Gubernur DKI Jakarta, Pramono Anung, menegaskan bahwa pemberian keringanan pajak ini bukanlah sekadar respons atas keluhan pengusaha, melainkan sebuah intervensi strategis untuk menjaga stabilitas dan pertumbuhan ekonomi ibu kota.
"Ini bukan karena keluhan, tapi memang pemerintah daerah harus melakukan intervensi supaya pertumbuhan ekonomi tetap terjaga," kata Pramono di Balai Kota, Senin (25/8/2025).
Ia menambahkan, kebijakan ini krusial untuk mempertahankan kinerja ekonomi Jakarta yang secara historis tumbuh lebih cepat dibandingkan rata-rata nasional.
"Jakarta pertumbuhan ekonominya selalu di atas nasional, jadi supaya ini bisa terjaga maka salah satunya diberikan keringanan pajak ini," ujar Pramono.
Pramono menekankan bahwa Pemprov DKI tidak ingin membebani pelaku usaha dengan pungutan pajak yang berlebihan di tengah tantangan ekonomi saat ini.
"Sehingga apapun kami melihat harus ada, bukan cukup, tapi ini kan tidak baik juga kalau kemudian Jakarta mungut pajaknya lebih gede," tuturnya.
Skema Keringanan Pajak Berdasarkan Kepgub 722/2025
Baca Juga: Jakarta Membara! Pos Polisi Slipi Dibakar Massa, Gubernur Pramono Malah Santai: Aman-aman Saja
Keringanan pajak ini diatur secara resmi dalam Keputusan Gubernur Nomor 722 Tahun 2025 dan berlaku efektif mulai Agustus hingga Desember 2025.
Rinciannya adalah sebagai berikut:
- Jasa Perhotelan: Diskon pajak sebesar 50 persen berlaku dari Agustus hingga September 2025.
- Jasa Perhotelan: Diskon pajak sebesar 20 persen berlaku dari Oktober hingga Desember 2025.
- Makanan dan Minuman: Diskon pajak sebesar 20 persen berlaku dari Agustus hingga Desember 2025.
"Keputusan Gubernur ini memutuskan, yang pertama untuk pajak barang dan jasa tertentu atas jasa perhotelan sebesar 50 persen lebih murah dari yang harus dibayar.

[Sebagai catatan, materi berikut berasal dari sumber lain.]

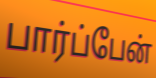
பார்ப்பேன்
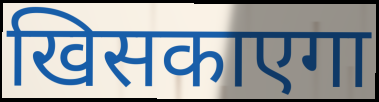
खिसकाएगा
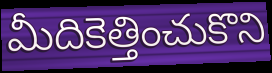
మీదికెత్తించుకొని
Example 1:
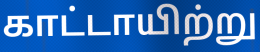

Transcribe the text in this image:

காட்டாயிற்று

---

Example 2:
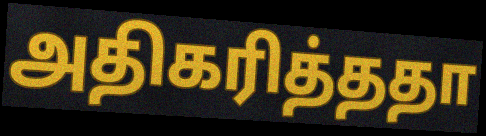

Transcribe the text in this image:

அதிகரித்ததா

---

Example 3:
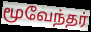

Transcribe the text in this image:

மூவேந்தர்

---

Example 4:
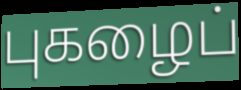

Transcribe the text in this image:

புகழைப்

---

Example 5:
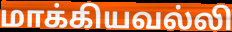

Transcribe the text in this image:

மாக்கியவல்லி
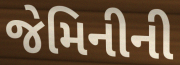
જેમિનીની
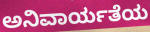
ಅನಿವಾರ್ಯತೆಯ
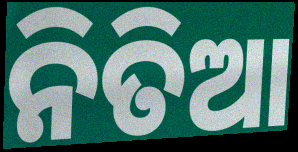
ନିତିଆ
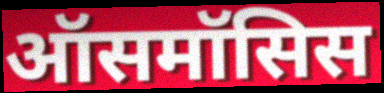
ऑसमॉसिस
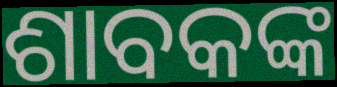
ଶାବକଙ୍କ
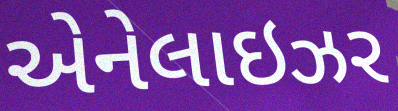
એનેલાઇઝર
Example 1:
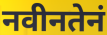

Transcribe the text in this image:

नवीनतेनं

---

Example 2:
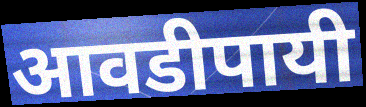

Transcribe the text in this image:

आवडीपायी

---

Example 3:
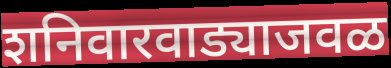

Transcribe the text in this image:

शनिवारवाड्याजवळ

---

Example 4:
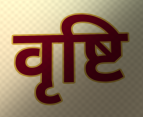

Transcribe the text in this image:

वृष्टि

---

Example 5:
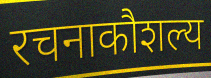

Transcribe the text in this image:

रचनाकौशल्य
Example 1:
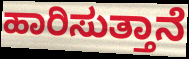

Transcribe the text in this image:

ಹಾರಿಸುತ್ತಾನೆ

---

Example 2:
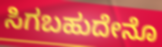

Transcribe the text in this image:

ಸಿಗಬಹುದೇನೊ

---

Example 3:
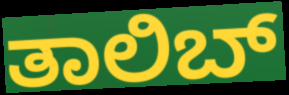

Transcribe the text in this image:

ತಾಲಿಬ್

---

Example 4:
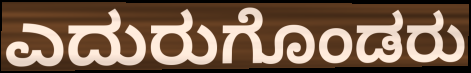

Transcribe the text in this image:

ಎದುರುಗೊಂಡರು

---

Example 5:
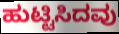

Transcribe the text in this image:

ಹುಟ್ಟಿಸಿದವು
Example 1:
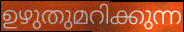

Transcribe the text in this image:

ഉഴുതുമറിക്കുന്ന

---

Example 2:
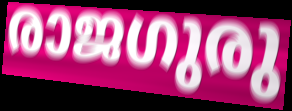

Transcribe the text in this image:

രാജഗുരു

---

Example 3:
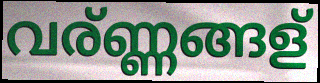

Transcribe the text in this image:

വര്ണ്ണങ്ങള്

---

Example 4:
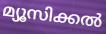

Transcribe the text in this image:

മ്യൂസിക്കൽ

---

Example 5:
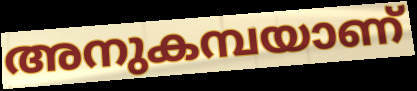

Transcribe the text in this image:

അനുകമ്പയാണ്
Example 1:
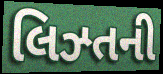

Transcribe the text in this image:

લિઝ્તની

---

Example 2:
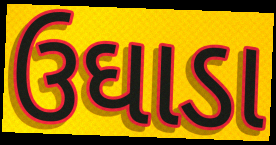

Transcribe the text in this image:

ઉઘાડા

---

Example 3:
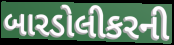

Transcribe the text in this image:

બારડોલીકરની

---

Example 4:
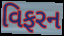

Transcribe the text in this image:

વિફરન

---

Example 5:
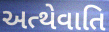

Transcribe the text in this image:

અત્થેવાતિ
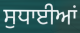
ਸੁਧਾਈਆਂ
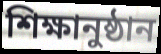
শিক্ষানুষ্ঠান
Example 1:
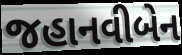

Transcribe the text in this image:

જહાનવીબેન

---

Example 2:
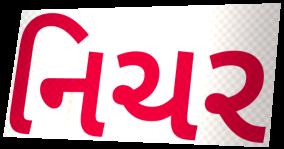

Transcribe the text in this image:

નિચર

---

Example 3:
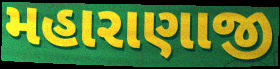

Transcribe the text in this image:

મહારાણાજી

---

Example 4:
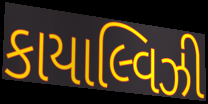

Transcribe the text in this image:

કાયાલ્વિઝી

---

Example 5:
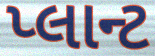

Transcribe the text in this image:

પ્લાન્ટ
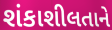
શંકાશીલતાને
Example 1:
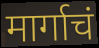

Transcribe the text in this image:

मार्गाचं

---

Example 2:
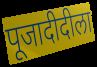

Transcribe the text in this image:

पूजादीदीला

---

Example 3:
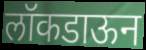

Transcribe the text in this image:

लॉकडाऊन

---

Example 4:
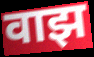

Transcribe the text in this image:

वाझ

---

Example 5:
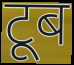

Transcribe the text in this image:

टूब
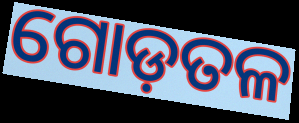
ଗୋଡ଼ତଳ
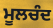
ਮੂਲਚੰਦ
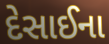
દેસાઈના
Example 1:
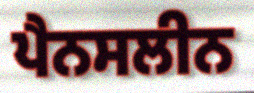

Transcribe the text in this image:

ਪੈਨਸਲੀਨ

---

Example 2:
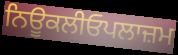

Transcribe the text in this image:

ਨਿਊਕਲੀਓਪਲਾਜ਼ਮ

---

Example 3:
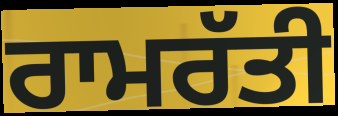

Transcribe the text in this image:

ਰਾਮਰੱਤੀ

Jadi misalnya kalau bayarnya 10 maka ya separuh untuk itu yang dibayarkan ke pajak Provinsi DKI Jakarta sampai dengan bulan September," jelasnya.
Setelah periode tersebut berakhir, potongan pajak berlanjut namun dengan besaran yang lebih kecil.
"Untuk pajak hotel itu diberikan potongan 20 persen dari pajak yang seharusnya dibayarkan untuk bulan Oktober, November, dan Desember," lanjutnya.
Tak hanya sektor hotel, keringanan pajak juga menyasar industri makanan dan minuman.
"Juga untuk makanan dan minuman, bukan hanya jasa perhotelan saja tetapi juga untuk makanan dan minuman 20 persen sampai dengan Desember 2025." ucap Pramono.
"Wajib pajak dapat menyampaikan surat pernyataan bersedia melakukan pelaporan data transaksinya usaha secara elektronik dengan menggunakan sistem e-TRAP yang selama ini kita gunakan," katanya.
Kondisi Darurat Industri Perhotelan
Kebijakan tersebut dinilai hadir di saat kondisi yang genting.
Sebelumnya, data survei Badan Pimpinan Daerah Perhimpunan Hotel dan Restoran Indonesia (BPD PHRI DK Jakarta) pada April 2025 menunjukkan kondisi yang mengkhawatirkan.
Sebanyak 96,7 persen hotel melaporkan penurunan okupansi selama triwulan pertama tahun 2025.
Ketua BPD PHRI DK Jakarta, Sutrisno Iwantono, mengungkapkan tekanan terjadi dari berbagai sisi, tidak hanya pendapatan yang anjlok, tetapi juga beban biaya yang meningkat drastis.
"Ketidakseimbangan struktur pasar menunjukkan perlunya pembenahan strategi promosi dan kebijakan pariwisata yang lebih efektif untuk menjangkau pasar internasional," kata Sutrisno.
Situasi diperparah oleh membengkaknya biaya operasional, seperti kenaikan tarif air PDAM hingga 71 persen, harga gas yang naik 20 persen, dan kenaikan Upah Minimum Provinsi (UMP) sebesar 9 persen.
Kondisi ini memaksa banyak hotel melakukan efisiensi ketat, termasuk pengurangan karyawan.
Bahkan, survei PHRI mencatat bahwa 70 persen responden siap melakukan PHK antara 10 hingga 30 persen jika tidak ada intervensi kebijakan yang konkret dari pemerintah.
Selain itu, pelaku industri juga mengeluhkan kompleksitas regulasi dan sertifikasi.
Proses birokrasi yang panjang, perizinan berlapis, dan biaya yang tidak transparan dinilai menyulitkan pengusaha, mulai dari izin lingkungan hingga sertifikat laik fungsi dan izin minuman beralkohol.